Useful Tips and Extras:
- As always, bring insect repellant. It’s our daily cologne before going jungle bouldering.
- Do not forget to get the Jabal Jabal driver’s phone number. In case you need to bail out from your bouldering session for the day due to unforeseen events, this will be your only link out. Better still if you have the local phone SIM cards in use. Try to ask for the SMART SIM rather than the Globe SIM. Apparently, the SMART SIM works better in the jungles.
- If you get scared of the speed that your Jabal-Jabal driver’s going at, it’s o.k. to ask him to slow down. If you feel there’s not enough room for two passengers, you can ask the driver to seat just one passenger, expect the fare to hike up a bit though.

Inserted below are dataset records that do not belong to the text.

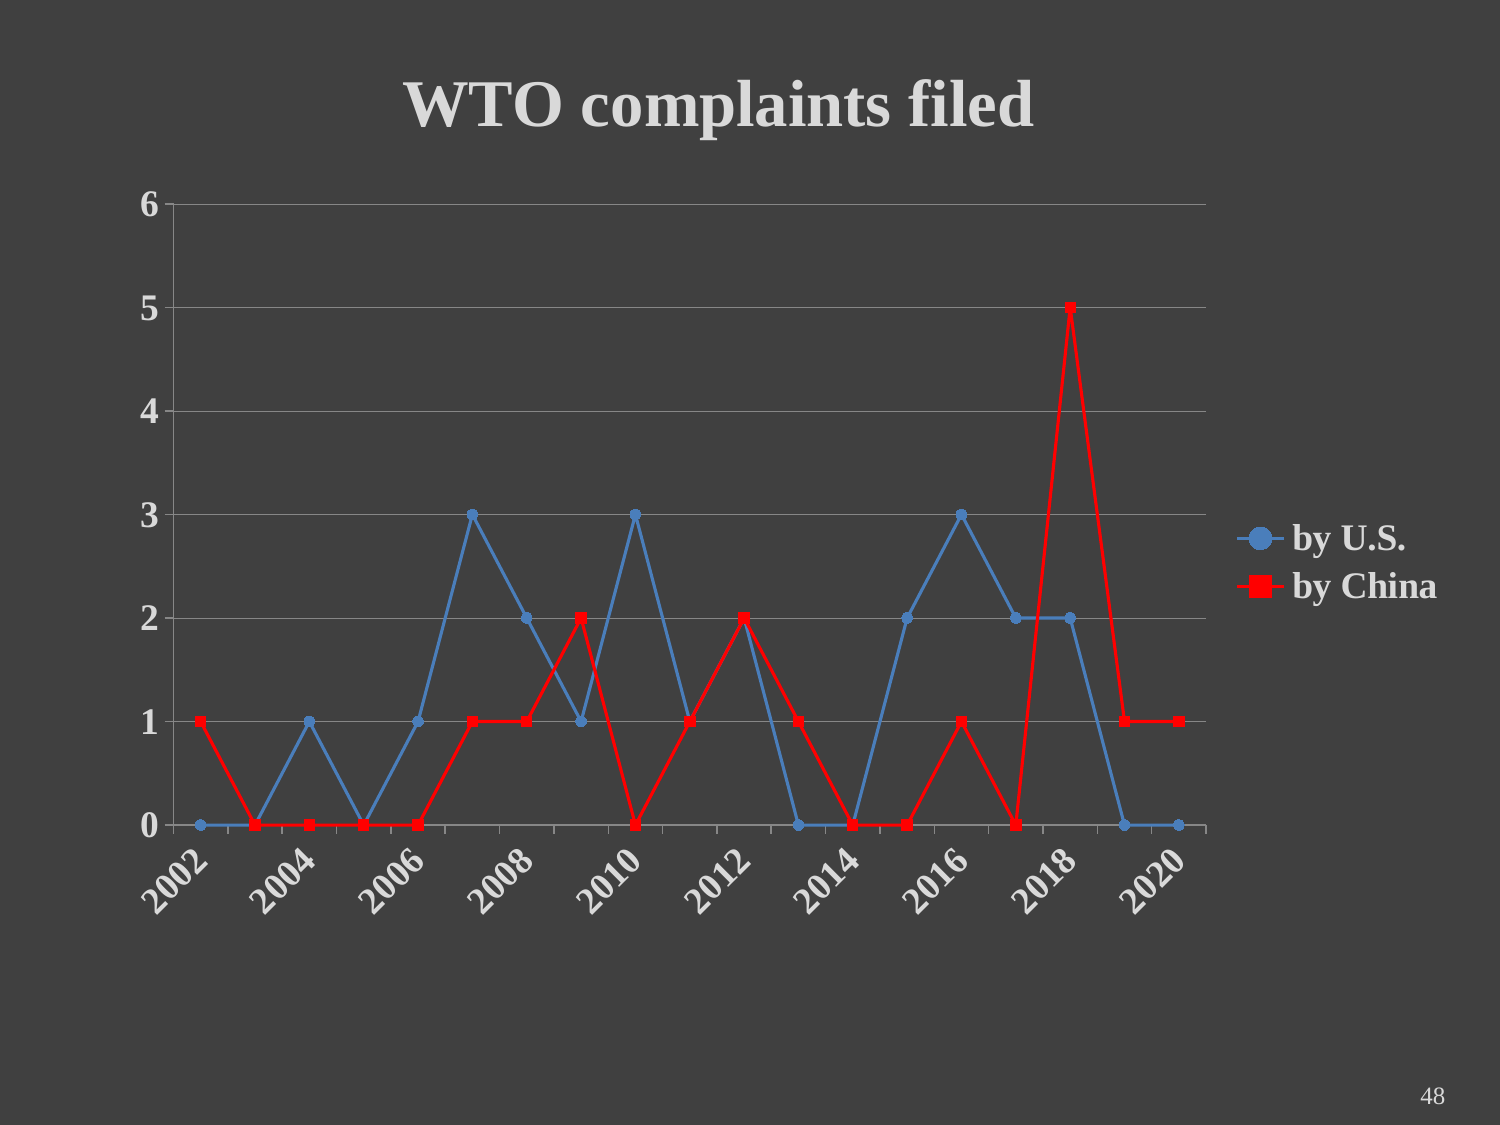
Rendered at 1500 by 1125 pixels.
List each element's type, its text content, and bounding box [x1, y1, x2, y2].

chart [74, 168, 1463, 957]
title WTO complaints filed [43, 30, 1394, 169]
slide_number 48 [1110, 1065, 1461, 1125]
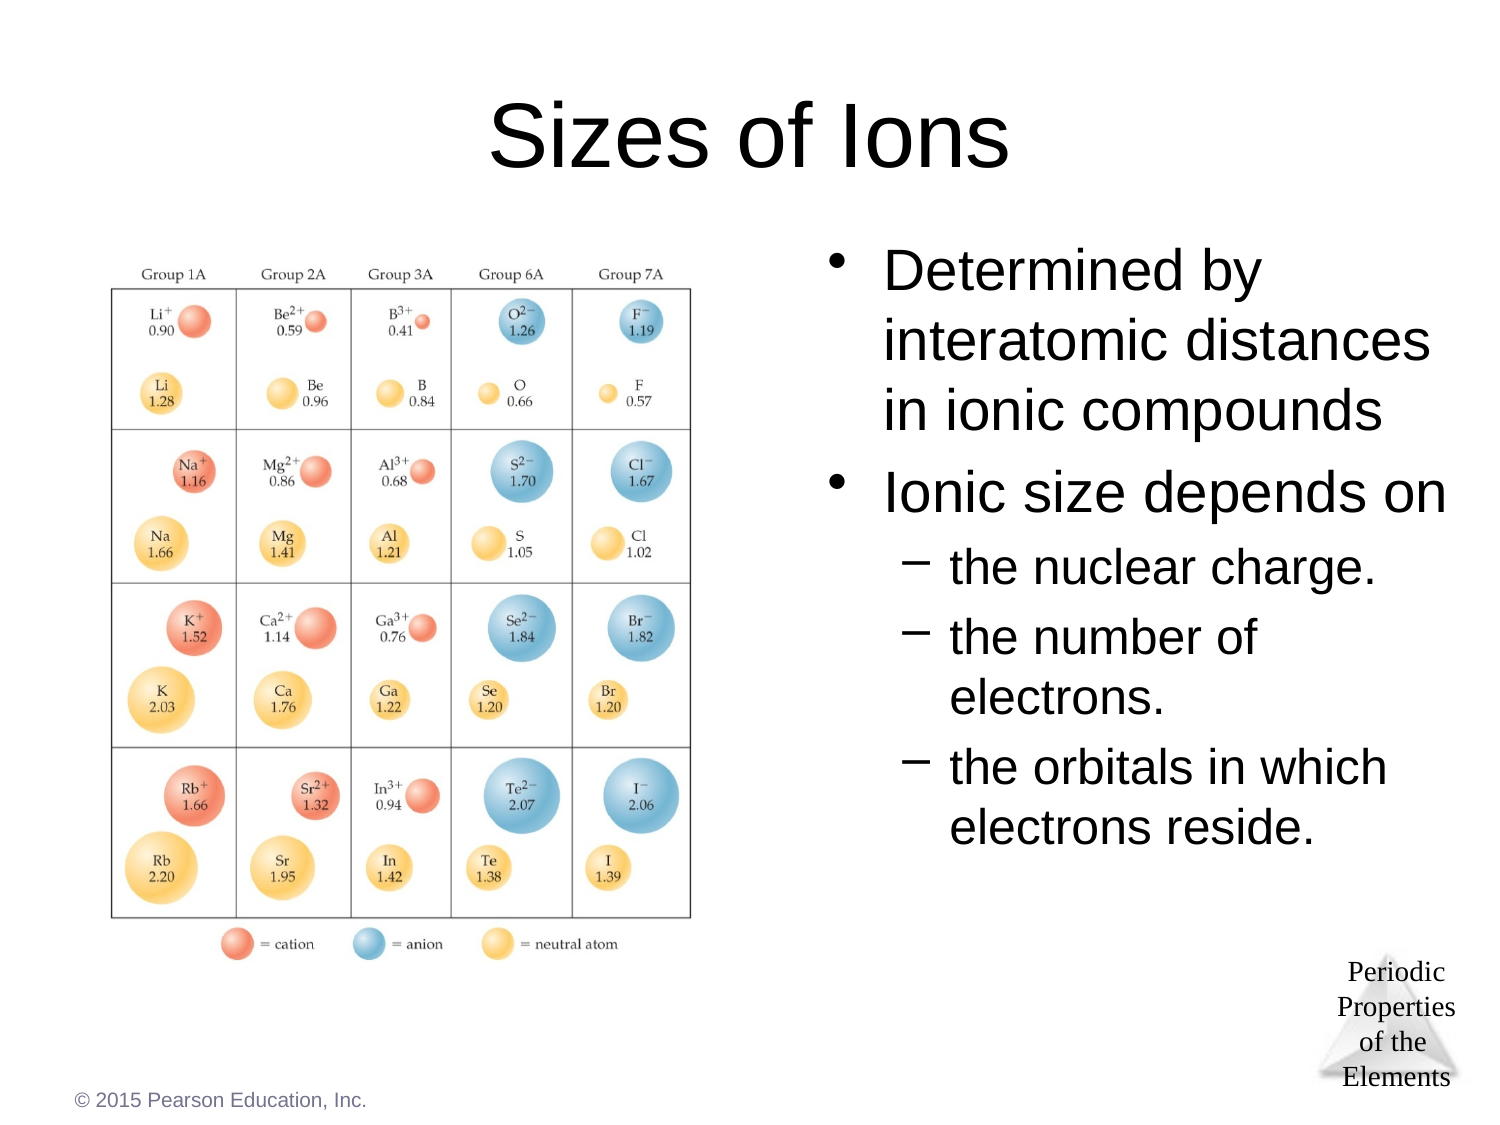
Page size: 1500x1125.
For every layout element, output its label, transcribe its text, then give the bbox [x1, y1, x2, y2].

picture [103, 262, 698, 963]
list Determined by interatomic distances in ionic compounds Ionic size depends on the nuclear charge. the number of electrons. the orbitals in which electrons reside. [812, 224, 1475, 925]
picture [1275, 899, 1500, 1125]
title Sizes of Ions [0, 37, 1500, 225]
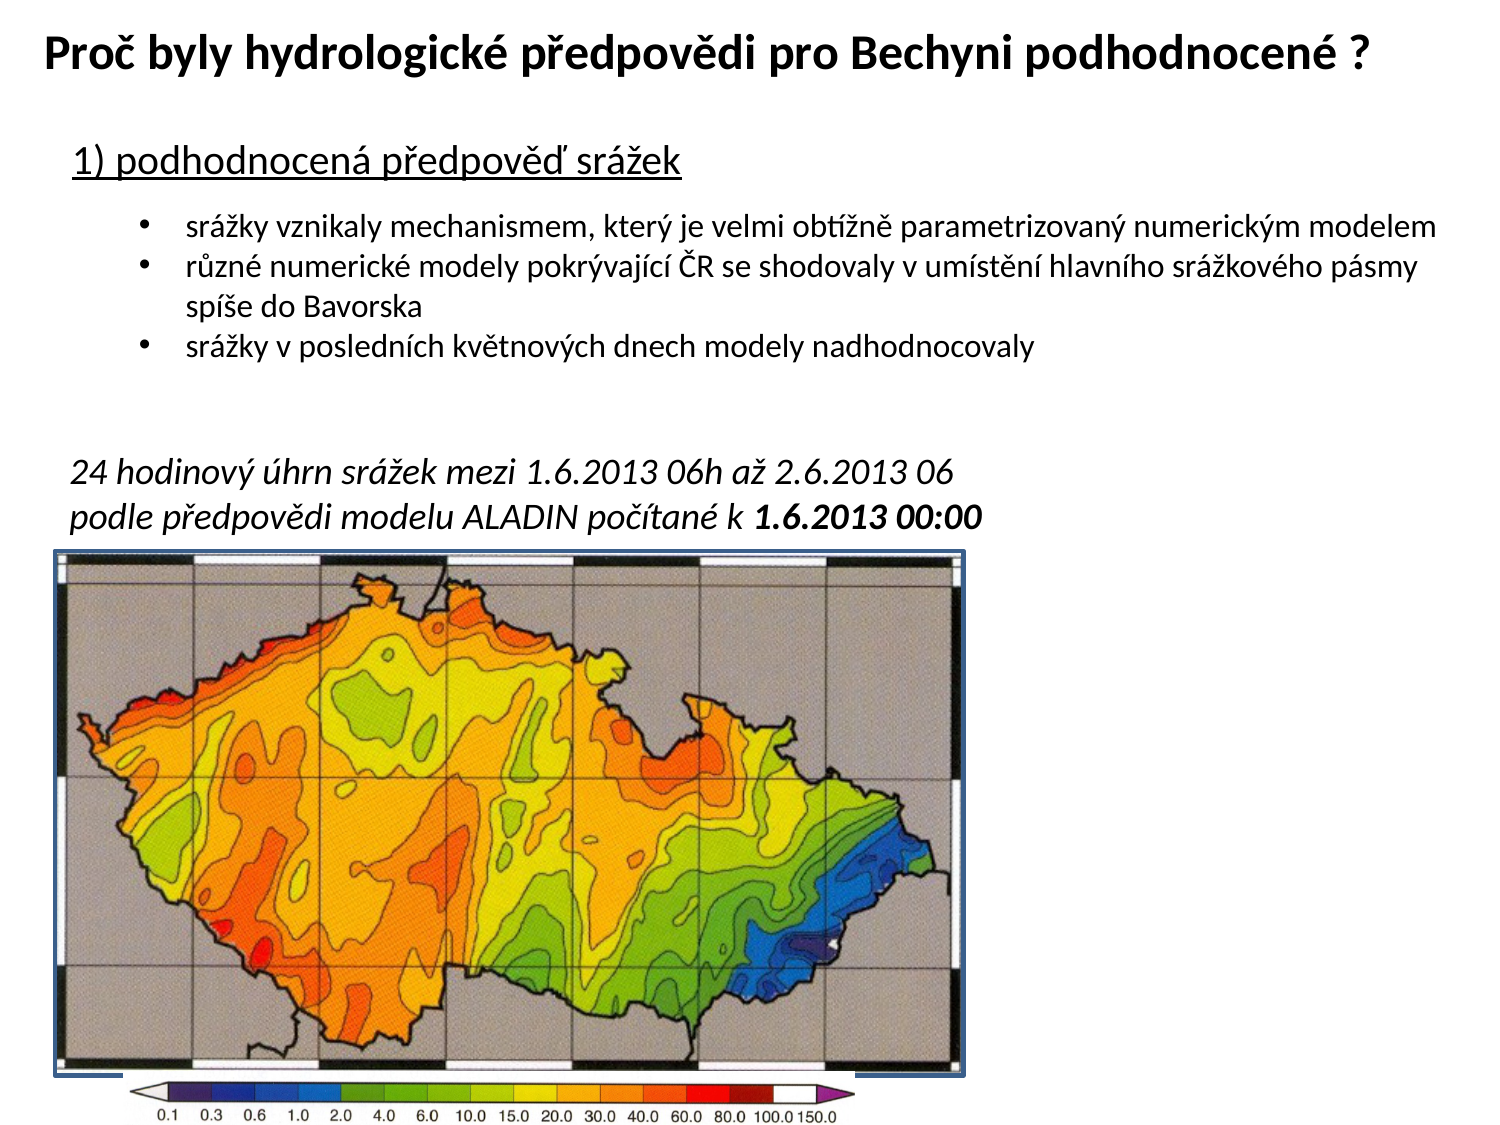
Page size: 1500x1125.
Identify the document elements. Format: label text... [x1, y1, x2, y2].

text_box srážky vznikaly mechanismem, který je velmi obtížně parametrizovaný numerickým modelem různé numerické modely pokrývající ČR se shodovaly v umístění hlavního srážkového pásmy spíše do Bavorska srážky v posledních květnových dnech modely nadhodnocovaly [123, 196, 1500, 372]
picture [123, 1070, 855, 1125]
text_box [53, 549, 966, 1078]
text_box Proč byly hydrologické předpovědi pro Bechyni podhodnocené ? [29, 12, 1388, 88]
text_box 1) podhodnocená předpověď srážek [57, 125, 697, 191]
text_box 24 hodinový úhrn srážek mezi 1.6.2013 06h až 2.6.2013 06 podle předpovědi modelu ALADIN počítané k 1.6.2013 00:00 [54, 439, 1034, 545]
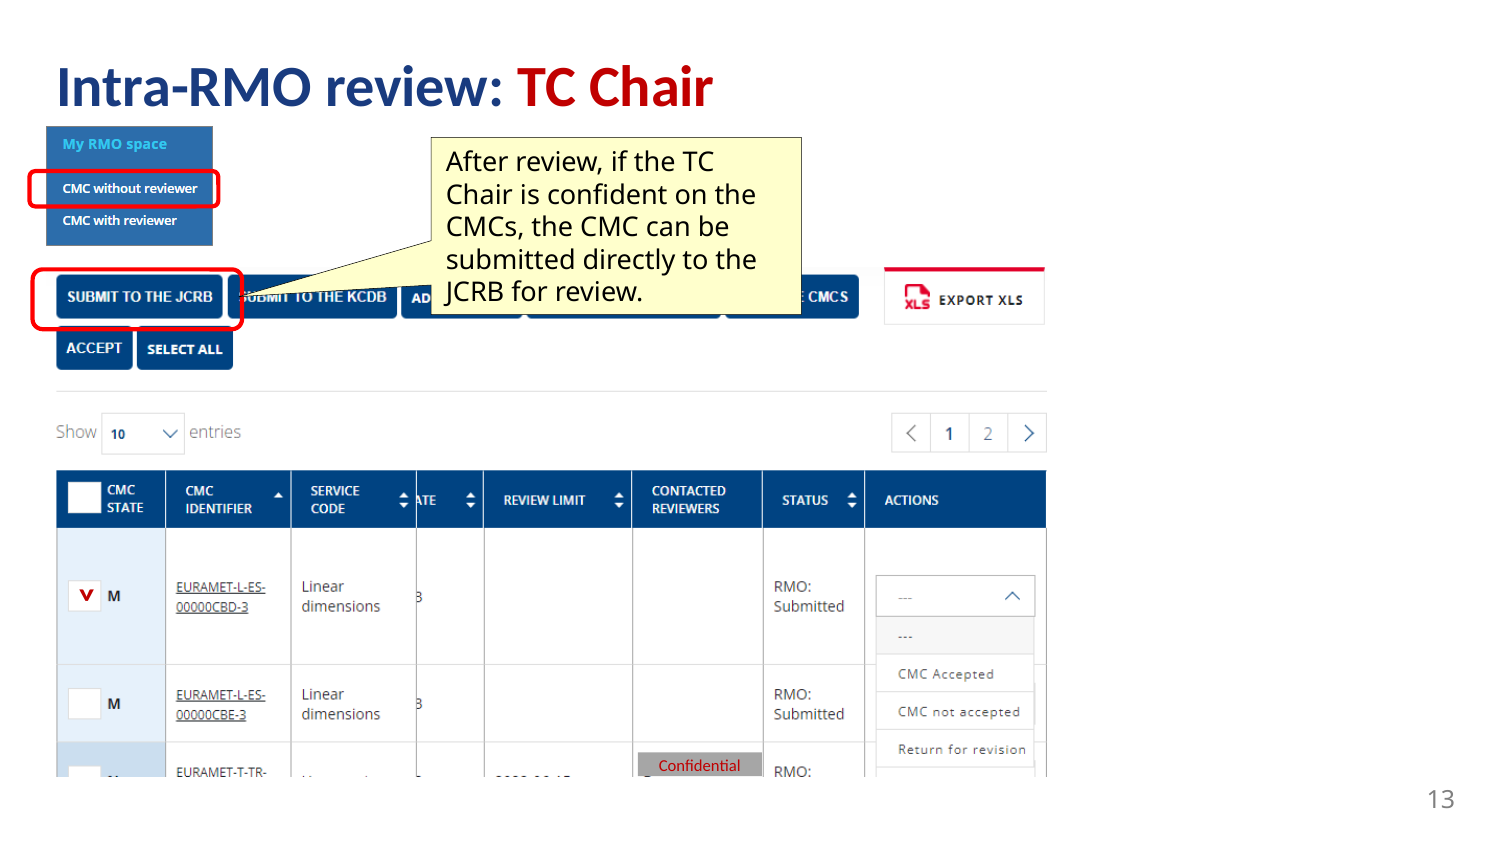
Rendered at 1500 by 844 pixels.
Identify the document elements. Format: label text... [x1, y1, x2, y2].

text_box [217, 170, 221, 208]
text_box After review, if the TC Chair is confident on the CMCs, the CMC can be submitted directly to the JCRB for review. [364, 137, 802, 260]
text_box [30, 267, 41, 332]
picture [46, 261, 1047, 777]
text_box Intra-RMO review: TC Chair [41, 20, 762, 147]
text_box [27, 168, 41, 209]
picture [46, 126, 213, 245]
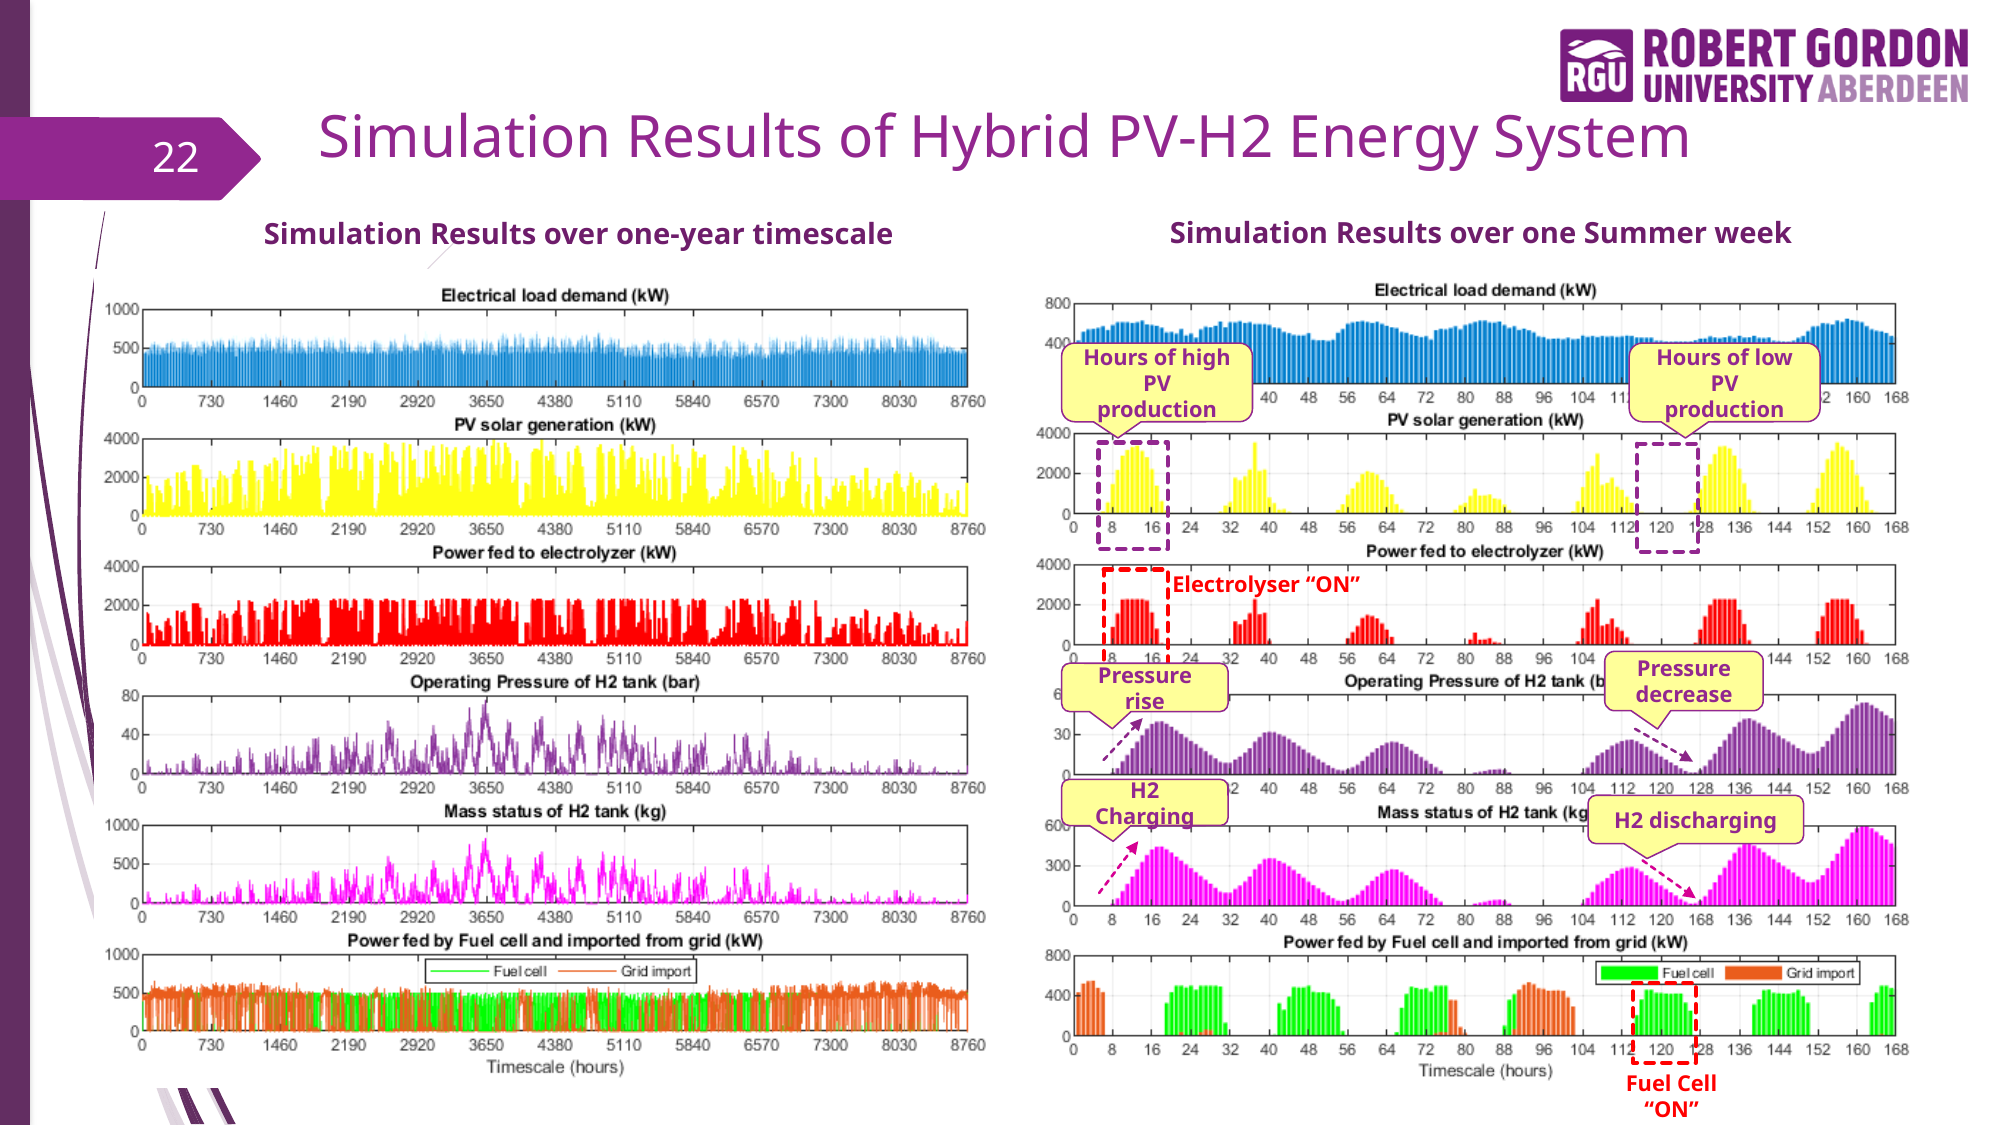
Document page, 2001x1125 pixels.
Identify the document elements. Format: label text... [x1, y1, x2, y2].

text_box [1098, 840, 1139, 894]
text_box Simulation Results over one-year timescale [238, 202, 920, 265]
picture [94, 269, 1024, 1088]
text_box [1634, 728, 1694, 762]
text_box Fuel Cell “ON” [1566, 1096, 1763, 1125]
picture [1560, 28, 1969, 102]
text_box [1103, 717, 1143, 761]
text_box Simulation Results over one Summer week [1141, 200, 1822, 263]
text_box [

- Make sure to bring along enough food and water for each days trip as there isn’t anywhere near the bouldering areas to get supplies.
- Since access is a bit difficult, bringing a handy first aid kit is a must.
- The water at Catanico Falls and Sagpulon Falls is amazing! Have your swimming gear with you when you go.
- For your first outings, it will be a lot better to pass-by Alwana Climbing Gym at the Marco Hotel beforehand. Ask for the resident strong guy, Carlo Chiong, to get some help on getting around, and for new updates on the local bouldering scene.